## AIM OF THE TASK
How does the data below read from its first line through the line containing "disseminating the institute's"? Print those lines exactly.

━━ ENTRIES PROVIDED

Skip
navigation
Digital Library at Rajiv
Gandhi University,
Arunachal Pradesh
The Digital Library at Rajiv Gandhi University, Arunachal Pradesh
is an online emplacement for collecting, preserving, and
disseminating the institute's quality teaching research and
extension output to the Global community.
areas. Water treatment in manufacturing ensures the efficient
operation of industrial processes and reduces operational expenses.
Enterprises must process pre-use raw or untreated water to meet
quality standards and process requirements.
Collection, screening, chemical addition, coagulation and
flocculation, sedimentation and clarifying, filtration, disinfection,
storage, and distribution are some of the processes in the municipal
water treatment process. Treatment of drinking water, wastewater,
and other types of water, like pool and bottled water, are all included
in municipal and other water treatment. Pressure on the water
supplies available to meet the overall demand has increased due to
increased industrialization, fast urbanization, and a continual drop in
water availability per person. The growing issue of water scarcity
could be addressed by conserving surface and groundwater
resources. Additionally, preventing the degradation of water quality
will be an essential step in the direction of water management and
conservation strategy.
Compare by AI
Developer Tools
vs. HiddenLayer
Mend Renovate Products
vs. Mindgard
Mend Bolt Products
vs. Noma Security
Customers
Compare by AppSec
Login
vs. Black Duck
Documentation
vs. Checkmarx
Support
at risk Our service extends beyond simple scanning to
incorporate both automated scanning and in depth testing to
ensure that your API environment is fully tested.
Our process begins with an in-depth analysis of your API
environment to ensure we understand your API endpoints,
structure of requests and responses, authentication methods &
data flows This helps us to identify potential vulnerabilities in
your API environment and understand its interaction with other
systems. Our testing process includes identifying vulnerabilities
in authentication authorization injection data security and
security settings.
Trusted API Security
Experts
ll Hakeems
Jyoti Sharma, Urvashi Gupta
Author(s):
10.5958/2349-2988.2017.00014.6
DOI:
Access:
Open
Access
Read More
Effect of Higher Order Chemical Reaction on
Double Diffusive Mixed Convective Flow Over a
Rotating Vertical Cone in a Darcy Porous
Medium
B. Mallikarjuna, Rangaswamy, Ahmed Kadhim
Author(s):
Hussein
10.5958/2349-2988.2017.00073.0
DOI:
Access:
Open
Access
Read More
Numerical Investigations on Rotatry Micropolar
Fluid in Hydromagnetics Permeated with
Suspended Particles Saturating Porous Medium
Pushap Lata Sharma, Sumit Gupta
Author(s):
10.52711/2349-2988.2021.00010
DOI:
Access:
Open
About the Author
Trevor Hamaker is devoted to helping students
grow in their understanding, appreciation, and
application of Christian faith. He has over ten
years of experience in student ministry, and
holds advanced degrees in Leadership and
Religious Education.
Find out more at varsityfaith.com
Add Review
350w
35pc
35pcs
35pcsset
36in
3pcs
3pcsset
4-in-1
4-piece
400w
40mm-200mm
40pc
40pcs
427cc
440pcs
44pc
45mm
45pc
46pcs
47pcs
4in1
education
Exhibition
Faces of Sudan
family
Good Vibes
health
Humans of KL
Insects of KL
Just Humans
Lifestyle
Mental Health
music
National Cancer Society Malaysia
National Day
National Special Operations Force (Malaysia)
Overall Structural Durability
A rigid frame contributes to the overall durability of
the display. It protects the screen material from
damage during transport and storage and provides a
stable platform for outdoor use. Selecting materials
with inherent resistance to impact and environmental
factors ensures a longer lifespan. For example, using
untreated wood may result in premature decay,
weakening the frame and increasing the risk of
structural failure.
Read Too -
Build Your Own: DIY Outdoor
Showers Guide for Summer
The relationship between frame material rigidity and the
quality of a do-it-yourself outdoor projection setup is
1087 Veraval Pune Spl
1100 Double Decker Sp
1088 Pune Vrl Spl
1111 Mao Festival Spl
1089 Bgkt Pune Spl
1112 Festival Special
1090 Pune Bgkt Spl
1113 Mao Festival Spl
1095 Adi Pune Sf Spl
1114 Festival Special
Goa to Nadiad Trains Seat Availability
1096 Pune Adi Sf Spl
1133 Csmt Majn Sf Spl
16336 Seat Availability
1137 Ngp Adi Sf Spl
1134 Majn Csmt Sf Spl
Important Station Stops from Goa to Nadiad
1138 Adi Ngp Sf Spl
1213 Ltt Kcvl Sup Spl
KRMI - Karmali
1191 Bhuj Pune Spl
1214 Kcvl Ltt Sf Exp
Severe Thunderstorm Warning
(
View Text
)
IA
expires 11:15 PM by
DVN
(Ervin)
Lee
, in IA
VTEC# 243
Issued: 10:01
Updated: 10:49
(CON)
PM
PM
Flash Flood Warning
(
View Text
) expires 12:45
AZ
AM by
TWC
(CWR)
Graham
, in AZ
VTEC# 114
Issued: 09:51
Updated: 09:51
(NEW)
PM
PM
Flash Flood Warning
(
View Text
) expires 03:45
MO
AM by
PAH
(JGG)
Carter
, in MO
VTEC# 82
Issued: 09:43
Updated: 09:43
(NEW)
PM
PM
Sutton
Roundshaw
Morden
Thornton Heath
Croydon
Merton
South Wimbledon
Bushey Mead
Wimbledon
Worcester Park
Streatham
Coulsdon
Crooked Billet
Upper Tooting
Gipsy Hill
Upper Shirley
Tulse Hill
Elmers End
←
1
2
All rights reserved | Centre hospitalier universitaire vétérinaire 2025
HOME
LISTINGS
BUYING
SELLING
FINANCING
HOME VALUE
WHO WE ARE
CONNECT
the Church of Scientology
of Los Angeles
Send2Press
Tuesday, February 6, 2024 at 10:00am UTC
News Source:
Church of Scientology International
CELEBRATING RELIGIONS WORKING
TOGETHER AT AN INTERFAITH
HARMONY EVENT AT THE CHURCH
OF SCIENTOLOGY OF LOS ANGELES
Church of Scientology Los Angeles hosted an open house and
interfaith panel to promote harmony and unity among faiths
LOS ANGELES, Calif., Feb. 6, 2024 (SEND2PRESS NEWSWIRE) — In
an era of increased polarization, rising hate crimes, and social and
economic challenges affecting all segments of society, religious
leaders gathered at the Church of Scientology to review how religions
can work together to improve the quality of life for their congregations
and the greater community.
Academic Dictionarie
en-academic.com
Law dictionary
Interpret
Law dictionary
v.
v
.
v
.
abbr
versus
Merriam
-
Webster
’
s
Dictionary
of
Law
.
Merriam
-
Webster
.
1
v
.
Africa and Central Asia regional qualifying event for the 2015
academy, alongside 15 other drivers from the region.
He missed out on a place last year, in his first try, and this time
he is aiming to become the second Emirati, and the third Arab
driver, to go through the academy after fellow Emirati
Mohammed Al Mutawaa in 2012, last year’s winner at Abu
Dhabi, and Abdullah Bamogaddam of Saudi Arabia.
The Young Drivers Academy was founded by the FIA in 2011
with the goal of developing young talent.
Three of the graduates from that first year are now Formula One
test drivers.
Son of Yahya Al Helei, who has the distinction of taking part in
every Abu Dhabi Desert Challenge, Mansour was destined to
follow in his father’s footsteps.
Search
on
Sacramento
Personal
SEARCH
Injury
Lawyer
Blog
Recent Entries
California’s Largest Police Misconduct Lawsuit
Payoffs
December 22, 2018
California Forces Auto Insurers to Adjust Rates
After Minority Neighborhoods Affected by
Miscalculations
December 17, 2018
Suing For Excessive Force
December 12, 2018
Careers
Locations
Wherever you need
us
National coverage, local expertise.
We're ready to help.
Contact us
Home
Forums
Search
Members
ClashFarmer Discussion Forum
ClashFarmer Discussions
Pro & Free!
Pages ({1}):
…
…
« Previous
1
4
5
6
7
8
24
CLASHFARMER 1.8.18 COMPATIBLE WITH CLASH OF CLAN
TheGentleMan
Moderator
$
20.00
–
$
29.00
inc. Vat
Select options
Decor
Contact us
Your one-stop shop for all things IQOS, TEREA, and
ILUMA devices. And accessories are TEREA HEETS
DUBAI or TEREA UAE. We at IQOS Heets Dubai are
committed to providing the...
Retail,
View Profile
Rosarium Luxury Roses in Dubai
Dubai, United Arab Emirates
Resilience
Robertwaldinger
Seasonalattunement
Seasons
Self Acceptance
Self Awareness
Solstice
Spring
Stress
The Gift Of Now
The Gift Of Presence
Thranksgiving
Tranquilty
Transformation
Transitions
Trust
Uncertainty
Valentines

━━━━

## SOLUTION
Skip
navigation
Digital Library at Rajiv
Gandhi University,
Arunachal Pradesh
The Digital Library at Rajiv Gandhi University, Arunachal Pradesh
is an online emplacement for collecting, preserving, and
disseminating the institute's quality teaching research and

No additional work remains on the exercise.